If it's making a legitimate request, it's not an automated attack. If it's exceeding its usage quota, that's a simple problem that doesn't require eBPF.
What kind of websites do you have in mind when I talk about fraud patterns? not everything is a static website, and I absolutely agree with you on that point: If your static website is struggling under the load of a scraper there is something deeply wrong with your architecture. We live in wonderful times, Nginx on my 2015 laptop can gracefully handle 10k Requests per second before I even activate ratelimiting.
Unfortunately there are bad people out there, and they know how to write code. Take a look at popular websites like TikTok, amazon, or facebook. They are inundated by fraud requests whose goal is to use their services in a way that is harmful to others, or straight up illegal. From spam to money laundering. On social medial, bots impersonate people in an attempt to influence public discourse and undermine democracies.

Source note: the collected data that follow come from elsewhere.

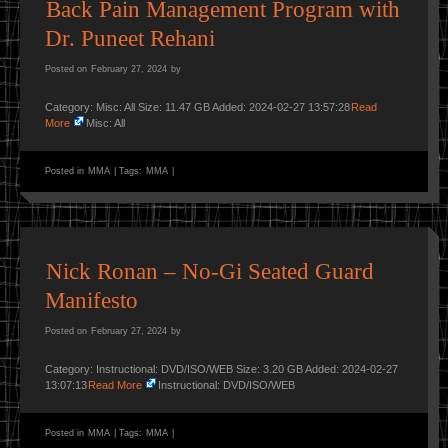
Back Pain Management Program with
Dr. Puneet Rehani
Posted on
February 27, 2024
by
Category: Misc: All Size: 11.47 GB Added: 2024-02-27 13:57:28
Read
More
Misc: All
Posted in
MMA
|
Tags:
MMA
|
Nick Ronan – No-Gi Seated Guard
Manifesto
Posted on
February 27, 2024
by
Category: Instructional: DVD/ISO/WEB Size: 3.20 GB Added: 2024-02-27
13:07:13
Read More
Instructional: DVD/ISO/WEB
Posted in
MMA
|
Tags:
MMA
|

I run simple static sites from a (small) off-grid server at home. It has plenty of capacity for normal use, but cannot fully handle the huge traffic overshoots that bots and DoSes and poorly-written systems of household-name-multinationals inflict. I should not have to pay/scale to over-provision by an order of magnitude or more to stop the bullies and overbearing/idle from hurting genuine users. Luckily some relatively simple but carefully considered rules shut out much of the bad traffic while hurting almost no legitimate human visitor that I can find. Nuance and local circumstances are everything. But that took some engineering time on my part, that I also should not have had to spend. Particularly in fending off the nominally-nice multinationals.
The simple reality is that if you don't want to put something online, then don't put it online. If something should be behind locked doors, then put it behind locked doors. Don't do the dance of promising to have something online, then stop legitimate users when they request it. That's basically what a lot of "spam blockers" do -- they block a ton of legitimate use as well.
Unfortunately there are bad people out there, and they know how to write code. Take a look at popular websites like TikTok, amazon, or facebook. They are inundated by fraud requests whose goal is to use their services in a way that is harmful to others, or straight up illegal. From spam to money laundering. On social medial, bots impersonate people in an attempt to influence public discourse and undermine democracies.